Marc Lemaitre, Director-General for Regional and Urban Policy, says that discussions are underway to link cohesion support with GDP per capita in a more balanced way, scrapping the division into three categories based on strict thresholds.
Under the current EU rules, there are three categories of regions: less developed regions, whose GDP per capita is less than 75 percent of the EU average, transition regions, whose GDP per capita is between 75 percent and 90 percent, and more developed regions, whose GDP per capita is above 90 percent.
“We are not excluding that for the future we would have one all encompassing formula which would not require to then talk about below a certain level or between a certain level. If it is a continuum, you don’t need to slice it up into different blocks of regions,” Lemaitre said.
If these categories are scrapped, the difference between 88 percent and 92 percent below the EU average will not be as significant as it is now.

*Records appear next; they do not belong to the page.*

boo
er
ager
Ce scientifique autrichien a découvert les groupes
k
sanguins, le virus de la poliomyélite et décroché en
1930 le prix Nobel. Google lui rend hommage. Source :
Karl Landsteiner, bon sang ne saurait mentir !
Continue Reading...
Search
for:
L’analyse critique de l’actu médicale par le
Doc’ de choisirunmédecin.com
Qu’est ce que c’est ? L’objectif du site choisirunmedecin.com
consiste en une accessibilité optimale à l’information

In the cohesion policy context, Lithuania has until now been treated as a single less developed region, but Vilnius’ recent rapid economic development gives cause for concern that the country may be upgraded to a transition region and thus lose a significant part of support.

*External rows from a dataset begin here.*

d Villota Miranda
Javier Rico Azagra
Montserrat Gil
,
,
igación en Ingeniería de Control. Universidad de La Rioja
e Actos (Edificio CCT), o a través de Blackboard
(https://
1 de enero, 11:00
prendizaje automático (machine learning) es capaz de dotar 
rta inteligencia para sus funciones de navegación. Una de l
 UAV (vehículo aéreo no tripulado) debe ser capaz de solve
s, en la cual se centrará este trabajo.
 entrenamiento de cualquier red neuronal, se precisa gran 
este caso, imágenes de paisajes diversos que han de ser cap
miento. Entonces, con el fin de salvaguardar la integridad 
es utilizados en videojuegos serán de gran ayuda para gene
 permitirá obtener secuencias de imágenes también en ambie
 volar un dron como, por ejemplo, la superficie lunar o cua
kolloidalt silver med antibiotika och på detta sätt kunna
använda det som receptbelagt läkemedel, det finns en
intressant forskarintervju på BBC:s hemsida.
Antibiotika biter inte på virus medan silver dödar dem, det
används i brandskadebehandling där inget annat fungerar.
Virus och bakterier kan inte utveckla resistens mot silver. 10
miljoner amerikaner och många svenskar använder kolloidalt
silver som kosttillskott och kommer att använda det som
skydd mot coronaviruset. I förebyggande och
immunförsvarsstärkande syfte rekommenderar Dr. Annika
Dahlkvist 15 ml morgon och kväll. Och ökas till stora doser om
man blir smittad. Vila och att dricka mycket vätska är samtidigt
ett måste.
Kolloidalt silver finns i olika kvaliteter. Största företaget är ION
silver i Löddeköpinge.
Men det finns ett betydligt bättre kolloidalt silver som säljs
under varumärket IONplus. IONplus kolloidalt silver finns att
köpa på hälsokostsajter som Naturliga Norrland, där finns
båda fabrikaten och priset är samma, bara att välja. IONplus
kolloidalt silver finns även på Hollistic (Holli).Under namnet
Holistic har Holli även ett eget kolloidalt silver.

In response to these concerns, the government early this year decided to divide Lithuania into two statistical regions — the county of Vilnius and the rest of the country — in an effort to secure larger regional development funding for the central and western parts.

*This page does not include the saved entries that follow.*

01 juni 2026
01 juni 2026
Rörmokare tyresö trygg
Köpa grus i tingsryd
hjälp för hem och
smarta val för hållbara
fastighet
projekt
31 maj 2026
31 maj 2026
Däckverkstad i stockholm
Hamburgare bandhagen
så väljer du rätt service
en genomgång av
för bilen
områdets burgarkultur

Lemaitre said, however, that the government might regret this decision.
“You might come to regret it, who knows. Why? If in the end this doesn’t really bring Lithuania any financial benefit compared to just leaving things as they were. Which might be the case if we reform the support system in the way I described — making it more continuous,” the head of the Directorate-General for Regional and Urban Policy, said.
“In that case if you have two regions and you have a capital region, which necessarily will look like a pretty developed region in statistical terms, suddenly you might feel that we are too restrictive in what you can spend the money on in the capital and around it,” the official said.
“To me it is obvious that we will have to continue to be much more limited in what Cohesion policy can be used in more developed regions in particular. Lithuanian authorities might not like it,” he added.
Lithuania’s average GDP per capita in 2013 to 2015 stood at around 75 percent of the EU average. GDP per capita in the region of Vilnius for that period accounted for 109 percent of the EU average, and that of the rest of the country, for around 62 percent.